Norman Chad: Colleges should aspire to be schools of thought, not football
In 1997, Boston University dropped its football program; last week, fellow Boston school Northeastern University did the same. Dare I say, Boston now might be the most livable city in America.
Perhaps the most unpopular position I've always taken is this one: Big-time college football and basketball should be disbanded. When I was at the University of Maryland 30 years ago, I proposed replacing intercollegiate athletics with intramural sports.
I was shouted down and ridiculed back then, in person.
Now I am shouted down and ridiculed, on the Internet.
They call it progress.
College football has absolutely nothing to do with college -- this is unofficially the 783rd time I've said this. It is a business in which athletes posing as students wear school colors for the sake of alumni gratification and TV money.
The games are played on campus, lending them a false whiff of Jeffersonian, body-and-mind Utopia on the hill.
(My second-favorite college football quotation comes from former University of Chicago president Robert Hutchins, who observed, "College football: I do not see the relationship of those highly industrialized affairs on Saturday afternoons to higher learning in America.")
Q. What do UC-Riverside, UC-Santa Barbara, UC-San Diego, Cal State Fullerton, Cal State Long Beach, Cal State Northridge, Cal State Los Angeles, Loyola Marymount, University of the Pacific, St.

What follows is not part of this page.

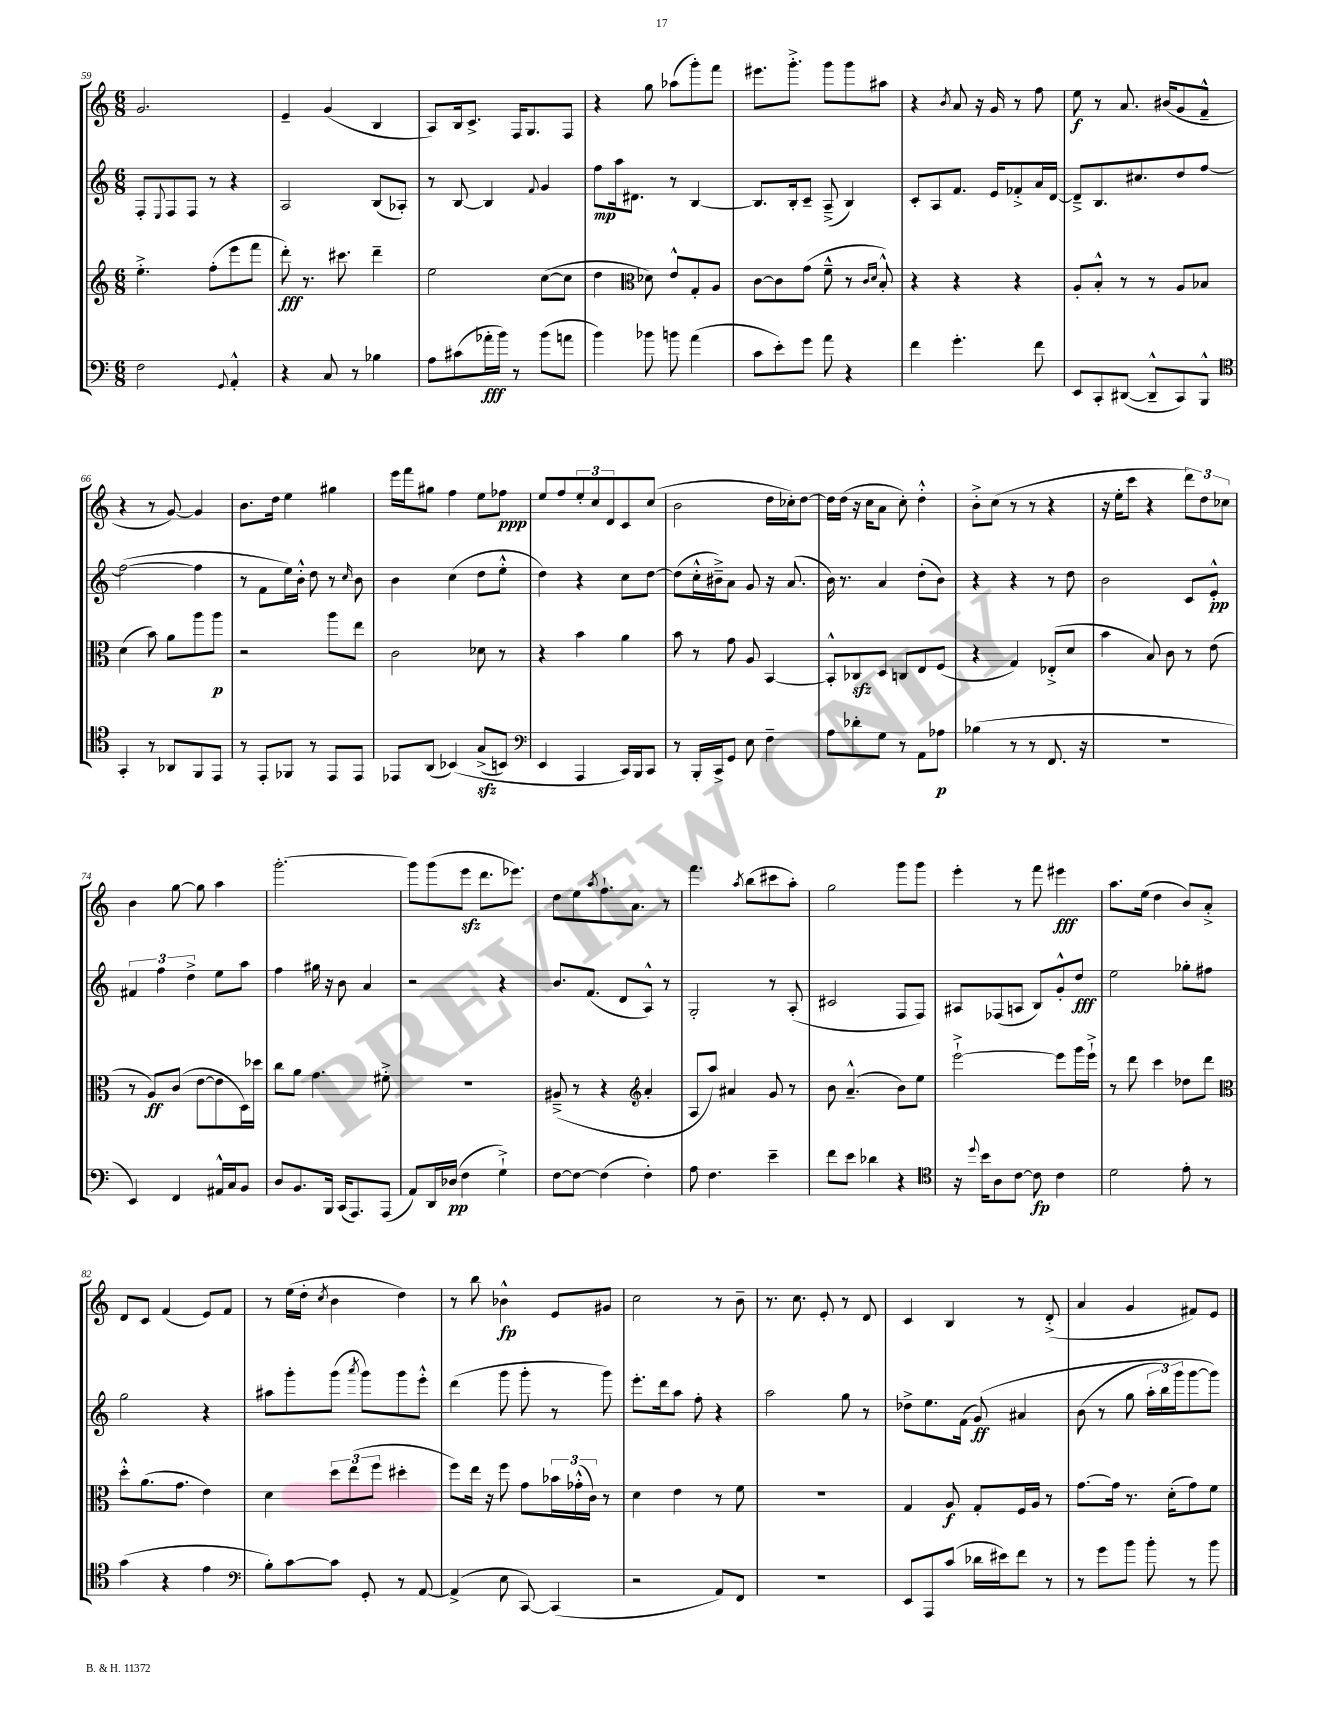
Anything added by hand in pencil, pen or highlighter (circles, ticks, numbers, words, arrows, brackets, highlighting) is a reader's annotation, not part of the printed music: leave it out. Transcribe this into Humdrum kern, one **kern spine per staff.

Mary's, University of San Francisco, Santa Clara University, Pepperdine and Chico State have in common?
A. They are all California colleges that have dropped their football programs.
Loyola Marymount -- then known as Loyola University of Los Angeles -- did it in 1951. Those folks were ahead of the curve and, as a result, "College GameDay" has never set foot on campus.
Heck, I thought I moved to Southern California for sun and surf; as it turns out, I moved out here because we are free of the hypocrisy and mythology that is college football.*Exception: USC and UCLA, two cesspools of misplaced priorities -- and guaranteed impropriety -- in terms of big-time athletics. USC spends $20 million annually on its football program, UCLA spends nearly as much. Somehow, these two well-regarded institutions of higher education are comfortable taking the well-fixed low road to athletic glory.